También se encuentra detrás de las encarnizadas luchas de poder en el deporte el errado alcance del interés público en el deporte. En el caso del fútbol calificado como profesional, la irrupción de hasta tres entidades con competencias pervierte el esquema hasta hacerlo insostenible. Es prácticamente imposible encontrar en el panorama deportivo mundial una competición en la que, legalmente, participen en su gestión hasta tres entidades de forma tan directa; en su caso encontramos dos, y ninguna de ellas es la Administración Pública. Este error conceptual, emanado de adaptar una situación previa a la ley como es la existencia de una asociación de clubes gestora de la competición, únicamente es fuente de conflictos por la indefinición de las competencias de cada entidad, la dificultad de conciliar intereses que son, entre las tres entidades, absolutamente dispares y por la posición de debilidad de la Administración Pública y del Consejo Superior de Deportes que busca ser aprovechada por el resto de actores y, en alguna ocasión, incluso por sus propios dirigentes a través de pactos de difícil digestión para la opinión pública.

Sin embargo, el error más preocupante es el que pretende replicar tan fallido esquema al fútbol en categoría femenina –y en otras competiciones como el balonmano-. Esto surge nuevamente de un intervencionismo público que carece de justificación, y es que supone conceder a la Administración deportiva el rol de decidir qué modelo organizativo debe regir para una competición. Tal planteamiento rompe los esquemas del modelo deportivo internacional –que se cimienta sobre las potestades federativas de organización de competiciones- que luego pretende preservarse mediante un juego de equilibrios insostenible y que se fundamenta en el apellido “profesional” que recibe la competición, que no se corresponde con lo que se entiende por deporte profesional y cree otorgar un estatus cuya verdadera consecución se logra por otros medios como los convenios colectivos u otras formas más precisas de explotación de los derechos económicos de clubes y competición.
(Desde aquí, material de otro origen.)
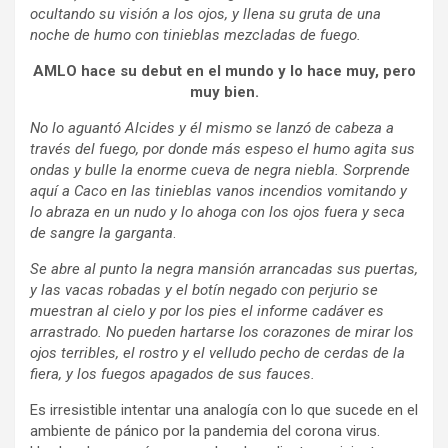
ocultando su visión a los ojos, y llena su gruta de una
noche de humo con tinieblas mezcladas de fuego.
AMLO hace su debut en el mundo y lo hace muy, pero
muy bien.
No lo aguantó Alcides y él mismo se lanzó de cabeza a
través del fuego, por donde más espeso el humo agita sus
ondas y bulle la enorme cueva de negra niebla. Sorprende
aquí a Caco en las tinieblas vanos incendios vomitando y
lo abraza en un nudo y lo ahoga con los ojos fuera y seca
de sangre la garganta
.
Se abre al punto la negra mansión arrancadas sus puertas,
y las vacas robadas y el botín negado con perjurio se
muestran al cielo y por los pies el informe cadáver es
arrastrado. No pueden hartarse los corazones de mirar los
ojos terribles, el rostro y el velludo pecho de cerdas de la
fiera, y los fuegos apagados de sus fauces.
Es irresistible intentar una analogía con lo que sucede en el
ambiente de pánico por la pandemia del corona virus.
Este defecto no ha sido resuelto por el Proyecto de Ley del Deporte, lo que fomentará su aplicación en más ocasiones.

Como conclusión, el interés público en el deporte necesita ser redimensionado con cierta premura y reducirlo al mandato que el constituyente estipuló en el artículo 43.3. El Proyecto de Ley del Deporte hace notables avances en este sentido, aunque insuficientes en tanto mantiene amplias competencias públicas cuyas dificultades de ejecución son claras. Aquí, tal y como referíamos en el párrafo inicial, la labor política debe tomar mayor protagonismo que la meramente legal, por ejemplo para impedir que una entidad deportiva acabe asumiendo el control de facto de la totalidad del deporte organizado o para hacer triunfar una candidatura olímpica, como en otros países se usó para obstaculizar la Superliga o impedir que un futbolista cambie de liga.